集落営農型法人の農産加工部門における品目別生産コストと労働分配率

タイトル 集落営農型法人の農産加工部門における品目別生産コストと労働分配率
担当機関 島根農試
研究課題名
研究期間 2002~2004
研究担当者 永瀬勝正
瀧広志
竹山孝治
藤原建比古
発行年度 2004
要約 農産加工部門によって売上高を伸ばしている集落営農型法人は、農産加工によって新たな雇用を創出しているが、品目別生産コストに占める労務費の比率は高く、賃金の設定水準が法人経営に及ぼす影響は大きい。
キーワード 集落営農型法人、農産加工部門、品目別生産コスト、労務費
背景・ねらい 島根県内の集落営農型法人では、経営の安定化と多角化に向けた農産加工の取り組みが近年増加傾向にあり、経営体育成の視点から運営上の課題や展開方策の提示が求められている。そこで、集落内で生産した米や大豆などを中心に農産加工に取り組む集落営農型法人の事例をもとに、品目別生産コストや労働分配率などを分析して運営実態を明らかにし、今後の展開方向について検討する。
成果の内容・特徴
  1. A法人の農産加工部門における出役時間は、経営全体の55%に相当する8,108時間であり、品目別にみるともちが3,138時間で最も多く、特に年間45回の実演販売に2,073時間を要しており、他の主力商品ではみそが1,873時間、梅加工が1,354時間、笹巻きが789時間などである。
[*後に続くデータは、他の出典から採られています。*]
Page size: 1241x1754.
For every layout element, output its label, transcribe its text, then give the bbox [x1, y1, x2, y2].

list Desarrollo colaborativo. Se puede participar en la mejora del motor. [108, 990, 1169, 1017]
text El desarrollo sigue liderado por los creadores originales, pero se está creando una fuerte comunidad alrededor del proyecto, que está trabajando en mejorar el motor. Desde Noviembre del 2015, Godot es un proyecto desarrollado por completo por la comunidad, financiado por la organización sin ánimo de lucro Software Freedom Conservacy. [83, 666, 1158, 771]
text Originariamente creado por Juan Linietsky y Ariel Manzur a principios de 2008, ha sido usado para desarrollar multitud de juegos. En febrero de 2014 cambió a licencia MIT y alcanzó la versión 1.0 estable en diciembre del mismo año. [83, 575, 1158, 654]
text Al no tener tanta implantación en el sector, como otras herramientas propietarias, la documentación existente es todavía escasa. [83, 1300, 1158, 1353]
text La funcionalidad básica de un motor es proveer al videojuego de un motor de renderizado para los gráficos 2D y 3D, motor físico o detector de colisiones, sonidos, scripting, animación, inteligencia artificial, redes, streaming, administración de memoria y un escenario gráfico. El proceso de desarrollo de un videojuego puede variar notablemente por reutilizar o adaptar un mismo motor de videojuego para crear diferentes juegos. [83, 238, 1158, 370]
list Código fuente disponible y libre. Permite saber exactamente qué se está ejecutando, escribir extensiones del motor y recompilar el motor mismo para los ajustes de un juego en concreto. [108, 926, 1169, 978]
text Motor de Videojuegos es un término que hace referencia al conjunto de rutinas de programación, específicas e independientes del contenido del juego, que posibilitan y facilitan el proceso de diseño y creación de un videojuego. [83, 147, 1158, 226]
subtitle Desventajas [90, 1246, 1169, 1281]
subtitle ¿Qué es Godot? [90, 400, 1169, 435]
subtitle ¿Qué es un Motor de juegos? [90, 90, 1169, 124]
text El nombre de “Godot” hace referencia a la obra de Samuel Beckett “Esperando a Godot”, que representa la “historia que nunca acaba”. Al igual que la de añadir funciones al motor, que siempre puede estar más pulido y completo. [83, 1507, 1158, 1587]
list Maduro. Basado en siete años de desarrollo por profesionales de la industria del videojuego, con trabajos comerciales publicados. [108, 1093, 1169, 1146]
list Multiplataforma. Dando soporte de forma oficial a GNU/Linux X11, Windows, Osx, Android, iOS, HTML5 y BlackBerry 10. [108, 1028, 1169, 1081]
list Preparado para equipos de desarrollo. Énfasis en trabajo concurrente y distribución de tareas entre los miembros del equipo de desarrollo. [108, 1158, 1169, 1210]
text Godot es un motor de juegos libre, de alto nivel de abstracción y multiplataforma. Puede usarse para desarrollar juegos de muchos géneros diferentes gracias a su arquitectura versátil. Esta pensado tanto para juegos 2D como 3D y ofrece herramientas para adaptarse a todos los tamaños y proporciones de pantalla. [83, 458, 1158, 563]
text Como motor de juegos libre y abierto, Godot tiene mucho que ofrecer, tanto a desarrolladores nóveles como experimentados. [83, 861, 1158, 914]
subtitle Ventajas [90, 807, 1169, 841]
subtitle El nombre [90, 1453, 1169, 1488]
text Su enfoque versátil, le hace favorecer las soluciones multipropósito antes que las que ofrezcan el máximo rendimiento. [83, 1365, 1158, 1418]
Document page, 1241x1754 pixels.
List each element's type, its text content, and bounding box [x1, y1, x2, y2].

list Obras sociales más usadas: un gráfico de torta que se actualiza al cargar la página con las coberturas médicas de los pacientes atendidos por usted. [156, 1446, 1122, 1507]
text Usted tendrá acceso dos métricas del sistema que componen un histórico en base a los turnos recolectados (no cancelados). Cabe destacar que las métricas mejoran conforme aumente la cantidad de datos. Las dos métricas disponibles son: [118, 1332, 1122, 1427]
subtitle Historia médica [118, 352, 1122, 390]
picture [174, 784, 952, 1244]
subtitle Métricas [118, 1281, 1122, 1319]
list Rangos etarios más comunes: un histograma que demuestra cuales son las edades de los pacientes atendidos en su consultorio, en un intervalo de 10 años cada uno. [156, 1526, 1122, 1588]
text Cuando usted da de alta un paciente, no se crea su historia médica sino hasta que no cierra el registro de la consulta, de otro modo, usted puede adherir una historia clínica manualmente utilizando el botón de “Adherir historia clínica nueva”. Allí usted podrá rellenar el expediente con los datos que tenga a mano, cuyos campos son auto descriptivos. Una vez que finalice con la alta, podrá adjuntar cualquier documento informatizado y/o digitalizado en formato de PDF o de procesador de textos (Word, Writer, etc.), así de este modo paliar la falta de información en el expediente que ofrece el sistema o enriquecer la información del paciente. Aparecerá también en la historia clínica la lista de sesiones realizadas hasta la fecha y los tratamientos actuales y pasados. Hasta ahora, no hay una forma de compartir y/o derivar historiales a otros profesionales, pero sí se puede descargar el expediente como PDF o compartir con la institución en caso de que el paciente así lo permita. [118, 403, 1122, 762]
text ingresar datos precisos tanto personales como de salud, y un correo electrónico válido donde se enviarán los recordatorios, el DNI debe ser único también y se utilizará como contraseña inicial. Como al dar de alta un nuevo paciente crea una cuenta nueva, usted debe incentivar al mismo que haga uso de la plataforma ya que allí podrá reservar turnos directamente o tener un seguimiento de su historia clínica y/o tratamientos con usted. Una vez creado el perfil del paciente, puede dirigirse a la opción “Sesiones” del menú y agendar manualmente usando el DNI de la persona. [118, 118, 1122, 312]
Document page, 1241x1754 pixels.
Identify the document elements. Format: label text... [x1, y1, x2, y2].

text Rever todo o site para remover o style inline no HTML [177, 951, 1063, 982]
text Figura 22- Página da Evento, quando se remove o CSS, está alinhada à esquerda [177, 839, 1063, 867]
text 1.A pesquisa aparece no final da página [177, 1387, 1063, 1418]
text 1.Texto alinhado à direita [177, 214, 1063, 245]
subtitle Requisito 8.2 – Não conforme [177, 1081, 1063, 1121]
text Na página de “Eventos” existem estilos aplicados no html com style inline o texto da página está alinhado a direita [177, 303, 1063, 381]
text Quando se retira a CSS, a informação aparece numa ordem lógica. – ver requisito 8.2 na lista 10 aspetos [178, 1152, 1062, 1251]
農産加工部門の主要メンバーは女性6名であるが、月別労働時間は7月と8月を除いて500時間を超え、特にもち加工のピークである12月、みその仕込みピークの2月、笹巻きづくりの6月の出役時間が多くなっている。なお、もちの実演販売における1回の出役人員3名のうち2名は男性であり、加工部門の事業拡大は男性の出役1,218時間が前提となっている(表1)。
  2. A法人は18名の構成員からなる協業経営型の農事組合法人であり、加工原料を含む水稲・大豆生産のほか、施設野菜や水稲作業受託にも取り組んでいる。このうち、加工原料のもち米は水稲6.1haのうち1.2haで栽培し、収穫した5,850kgのうち3,383kgを加工している。大豆は0.8haで栽培し、収穫した1,840kgのうち1,170kgを加工している。加工品の品目別生産コストについてみると、いずれも労務費の比率が最も高く、特に笹巻きは65%と高く、次いでひらもち受託生産45%、みそ43%、ひらもち実演販売41%、あんもち実演販売35%となっている。また、ひらもちの実演販売では、受託生産に比べて労務費と販売経費が多くかかるために1個当り生産費が65.9円となり、受託生産の43.8円に比べて約1.5倍となっている(表2)。
  3. 農産加工部門の売上高は、経営全体の45%に相当する11,596千円であり、特にもち米を原料とする加工品が約5割を占めている。農産加工部門の売上高から変動費を差し引いた付加価値は7,030千円で、付加価値率は60.6%であるが、農業生産部門の70.8%に比べて低い。一方、付加価値に占める労務費の割合でみた農産加工部門の労働分配率は69.2%であり、農業生産部門の44.6%に比べて高く、米・大豆を主原料とする食品製造業の55%前後と比べても高い傾向にある。農産加工部門における仮払金の単価は時給600円であるが、仮払金を上回る従事分量配当を行うためには、売上高の向上と作業の効率化が必要である(表3)。

成果の活用面・留意点
  1. 調査対象は、農産加工部門の労働分配率が高く、賃金単価は低いものの付加価値を集落内へ還元している事例であり、農産加工の導入による経営多角化を契機として集落の活性化を図ろうとする法人の参考資料として活用できる。